Nachruf auf Alfred Noyer-Weidner


26. 12. 2001 ist Alfred Noyer-Weidner plötzlich und unerwartet in Seefeld-Hechendorf verstorben.
Nach Ordinariaten für Romanische Philologie an den Universitäten Saarbrücken, Wien und München wurde Alfred Noyer-Weidner 1972 auf den neu geschaffenen Lehrstuhl für Italienische Philologie an der Universität München berufen, wo er im gleichen Jahr das Institut für Italienische Philologie gründete, dem er bis zu seiner Emeritierung 1986 vorstand. Er war Gründer und Ehrenvorsitzender des Deutschen Italianistenverbandes. Er war Mitglied der Bayerischen Akademie der Wissenschaften und Träger hoher deutscher, italienischer und französischer Auszeichnungen. Er hat Bleibendes für sein Fach geleistet. Als unumstrittener Doyen der deutschen Italianistik hat er dieser zu internationalem Ansehen verholfen.

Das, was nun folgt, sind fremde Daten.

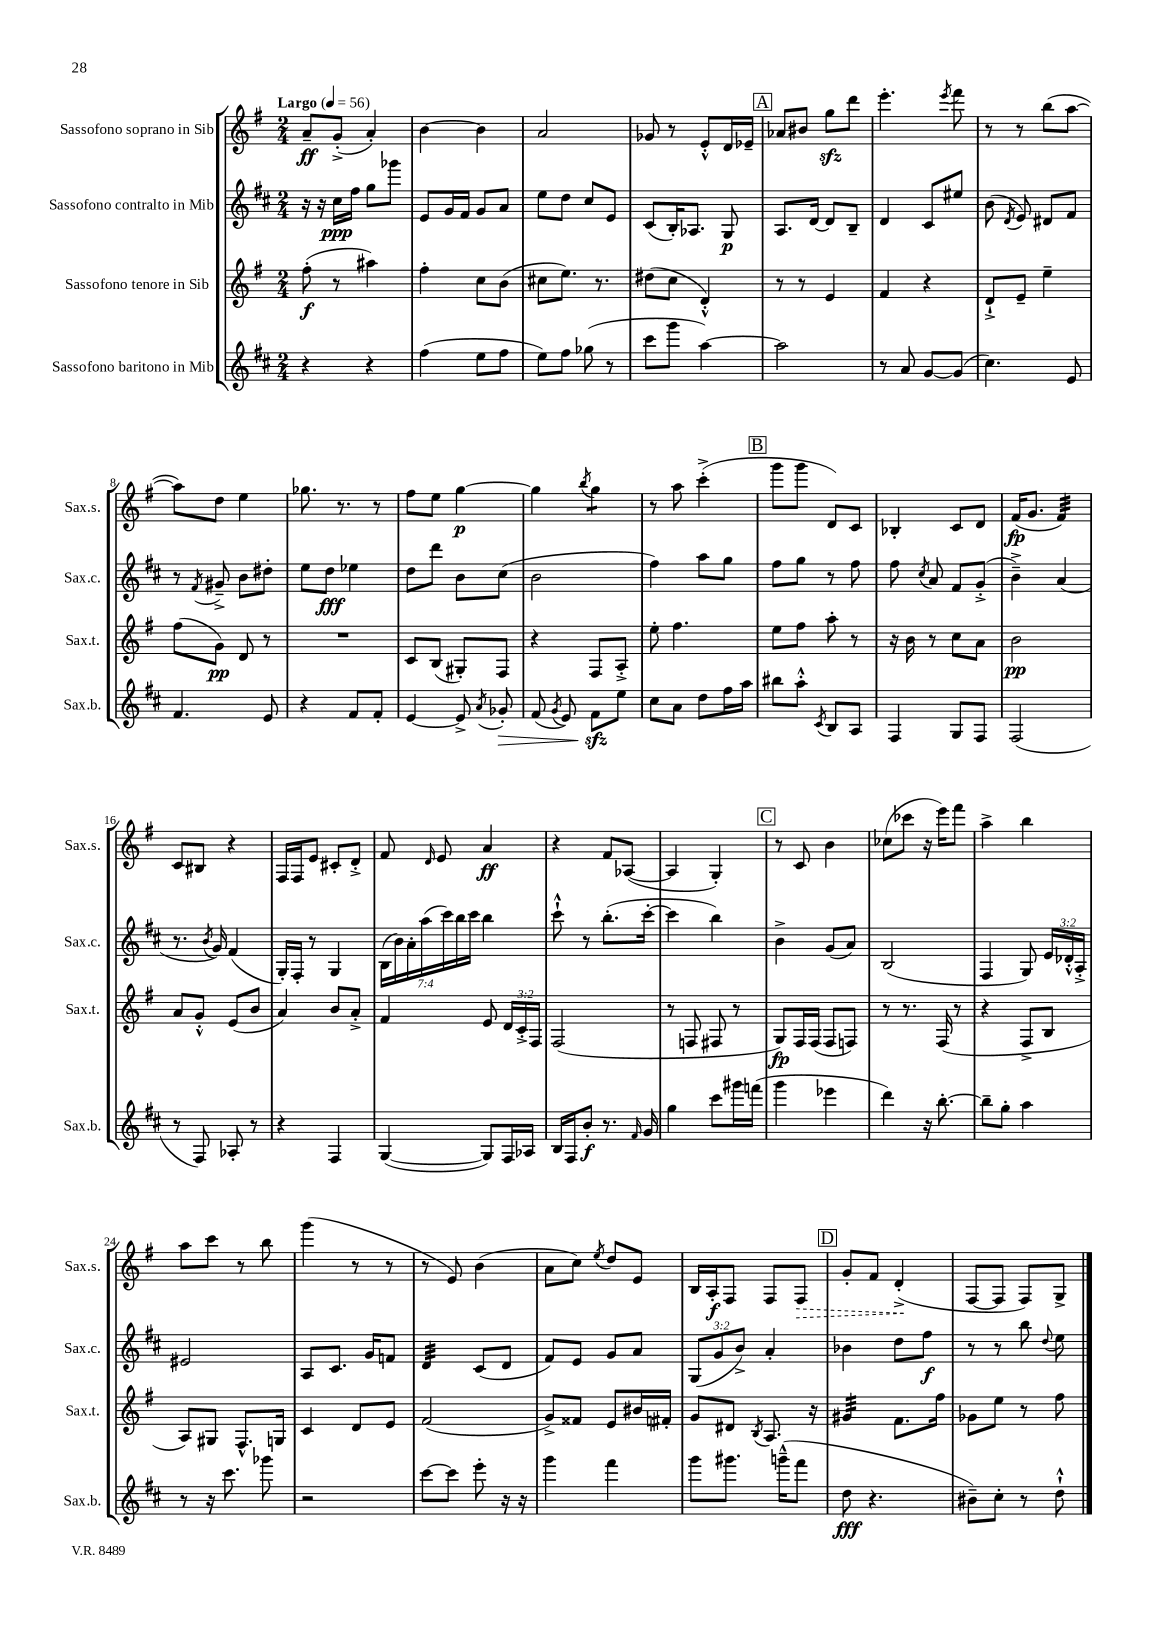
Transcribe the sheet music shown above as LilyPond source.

<<
\new StaffGroup <<
\new Staff = "s0" \with { instrumentName = "Sassofono soprano in Sib" shortInstrumentName = "Sax.s." } {
    \clef treble \key g \major \numericTimeSignature \time 2/4 \tempo "Largo" 4 = 56
    \autoBeamOff a'8[--\ff g'8]-.->( a'4-.) |
    b'4~ b'4 |
    a'2 |
    ges'8 r8 e'8[-.-^ d'16 ees'16]-- |
    \mark \markup { \box "A" } aes'8[ bis'8] g''8[\sfz d'''8] |
    e'''4.-. \acciaccatura { e'''8 } fis'''8 |
    r8 r8 b''8[( a''8]~ |
    a''8[) d''8] e''4 |
    ges''8. r8. r8 |
    fis''8[ e''8] g''4~\p |
    g''4 \acciaccatura { b''8 } g''4:8 |
    r8 a''8 c'''4-.->( |
    \mark \markup { \box "B" } g'''8[ g'''8] d'8[) c'8] |
    bes4-. c'8[ d'8] |
    fis'16[\fp( g'8.] fis'4:32) |
    c'8[ bis8] r4 |
    fis16[ fis16 e'8] cis'8[-. d'8]-.-> |
    fis'8 \grace { d'16 } e'8 a'4\ff |
    r4 fis'8[ aes8]~( |
    aes4 g4-.) |
    \mark \markup { \box "C" } r8 c'8 b'4 |
    ces''8[( ces'''8] r16 e'''16[) fis'''8] |
    a''4-> b''4 |
    a''8[ c'''8] r8 b''8 |
    g'''4( r8 r8 |
    r8 e'8) b'4( |
    a'8[ c''8]) \acciaccatura { e''8 } d''8[ e'8] |
    b16[ a16-.\f fis8] fis8[ \once \override Hairpin.style = #'dashed-line fis8]\> |
    \mark \markup { \box "D" } g'8[-. fis'8] d'4-.->\!( |
    fis8[~ fis8] fis8[) g8]-> \bar "|." |
}
\new Staff = "s1" \with { instrumentName = "Sassofono contralto in Mib" shortInstrumentName = "Sax.c." } {
    \clef treble \key d \major \numericTimeSignature \time 2/4 \override Staff.TupletNumber.text = #tuplet-number::calc-fraction-text
    \autoBeamOff r16 r16 cis''16[\ppp fis''16] g''8[ ges'''8] |
    e'8[ g'16 fis'16] g'8[ a'8] |
    e''8[ d''8] cis''8[ e'8] |
    cis'8[( b16-.) aes8.] g8\p |
    \mark \markup { \box "A" } a8.[ d'16]~ d'8[ b8]-- |
    d'4 cis'8[ eis''8] |
    b'8( \acciaccatura { d'8 } e'8) dis'8[ fis'8] |
    r8 \acciaccatura { fis'8 } gis'8---> b'8[ dis''8]-. |
    e''8[ d''8]\fff ees''4 |
    d''8[ d'''8] b'8[ cis''8]( |
    b'2 |
    fis''4) a''8[ g''8] |
    \mark \markup { \box "B" } fis''8[ g''8] r8 fis''8 |
    fis''8 \acciaccatura { cis''8 } a'8 fis'8[ g'8]-.->( |
    b'4--->) a'4( |
    r8. \acciaccatura { b'8 } g'16) fis'4( |
    g16[-.) fis16]-. r8 g4 |
    \tuplet 7/4 { b16[( b'16) a'16-. a''16( cis'''16) b''16 cis'''16] } b''4 |
    cis'''8-!-^ r8 b''8.[-.( cis'''16]~-. |
    cis'''4 b''4) |
    \mark \markup { \box "C" } b'4-> g'8[( a'8]) |
    b2( |
    fis4 g8) \tuplet 3/2 { e'16[ des'16-.-^ a16]-.-> } |
    eis'2 |
    a8[ cis'8.] g'16[ f'8] |
    d'4:32 cis'8[( d'8] |
    fis'8[) e'8] g'8[ a'8] |
    \tuplet 3/2 { g8[( g'8 b'8]->) } a'4-. |
    \mark \markup { \box "D" } bes'4 d''8[ fis''8]\f |
    r8 r8 b''8 \appoggiatura { d''8 } e''8 \bar "|." |
}
\new Staff = "s2" \with { instrumentName = "Sassofono tenore in Sib" shortInstrumentName = "Sax.t." } {
    \clef treble \key g \major \numericTimeSignature \time 2/4 \override Staff.TupletNumber.text = #tuplet-number::calc-fraction-text
    \autoBeamOff fis''8-.\f( r8 ais''4) |
    fis''4-. c''8[ b'8]( |
    cis''8[ e''8.]) r8. |
    dis''8[( c''8] d'4-.-^) |
    \mark \markup { \box "A" } r8 r8 e'4 |
    fis'4 r4 |
    d'8[-!-> e'8]-- e''4-- |
    fis''8[( g'8]\pp) d'8 r8 |
    R2 |
    c'8[ b8]( gis8[-.) fis8] |
    r4 fis8[ a8]-.-> |
    e''8-. fis''4. |
    \mark \markup { \box "B" } e''8[ fis''8] a''8-. r8 |
    r16 b'16 r8 c''8[ a'8] |
    b'2\pp |
    a'8[ g'8]-.-^ e'8[( b'8] |
    a'4) b'8[ a'8]-.-> |
    fis'4 e'8 \tuplet 3/2 { d'16[ c'16-.-> fis16] } |
    fis2( |
    r8 f8 fis8 r8 |
    \mark \markup { \box "C" } g8[\fp) fis16 fis16]( fis8[ f8]) |
    r8 r8. fis16( r8 |
    r4 fis8[-> b8] |
    a8[) gis8] fis8.[-^ g16] |
    c'4 d'8[ e'8] |
    fis'2( |
    g'8[->) fisis'8] e'8[ bis'16 fis'16]-. |
    g'8[ dis'8] \acciaccatura { b8 } a8. r16 |
    \mark \markup { \box "D" } gis'4:32 fis'8.[ fis''16] |
    ges'8[ e''8] r8 fis''8 \bar "|." |
}
\new Staff = "s3" \with { instrumentName = "Sassofono baritono in Mib" shortInstrumentName = "Sax.b." } {
    \clef treble \key d \major \numericTimeSignature \time 2/4
    \autoBeamOff r4 r4 |
    fis''4( e''8[ fis''8] |
    e''8[) fis''8] ges''8( r8 |
    cis'''8[ g'''8] a''4~) |
    \mark \markup { \box "A" } a''2 |
    r8 a'8 g'8[~ g'8]( |
    cis''4.) e'8 |
    fis'4. e'8 |
    r4 fis'8[ fis'8]-. |
    e'4~ e'8-> \acciaccatura { a'8 } ges'8-.\> |
    fis'8( \acciaccatura { g'8 } e'8) fis'8[\sfz\! e''8] |
    cis''8[ a'8] d''8[ fis''16 a''16] |
    \mark \markup { \box "B" } bis''8[ a''8]-.-^ \acciaccatura { cis'8 } b8[ a8] |
    fis4 g8[ fis8] |
    fis2( |
    r8 fis8) aes8-. r8 |
    r4 fis4 |
    g4~( g8[) fis16 aes16] |
    b16[ fis16 b'8]-.\f r8. \grace { fis'16 } g'16 |
    g''4 cis'''8[ gis'''16 f'''16]( |
    \mark \markup { \box "C" } g'''4 ees'''4 |
    d'''4) r16 b''8.~-. |
    b''8[-- g''8]-. a''4 |
    r8 r16 cis'''8. ges'''8 |
    r2 |
    cis'''8[~ cis'''8] e'''8-. r16 r16 |
    g'''4 fis'''4 |
    g'''8[ gis'''8.] g'''16[---^( fis'''8] |
    \mark \markup { \box "D" } d''8\fff r4. |
    bis'8[--) cis''8]-. r8 d''8-!-^ \bar "|." |
}
>>
>>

Alfred Noyer-Weidner war einer der letzten Romanisten, die ihr Fach in voller Breite vertreten konnten. Schwerpunktmäßig war er zwar Literaturwissenschaftler (seine Habilitationsschrift zur Aufklärung in Oberitalien ist bis heute ein Standardwerk), gleichzeitig aber war er, der mit einer sprachhistorischen Arbeit bei Gerhard Rohls promovierte, auch als Sprachwissenschaftler ausgewiesen. Die Weite und Vielfalt seiner Forschungsinteressen deckte den ganzen Bereich der Romania vom Mittelalter bis ins 20. Jahrhundert ab; sie reichte von Dante bis zu Ungaretti.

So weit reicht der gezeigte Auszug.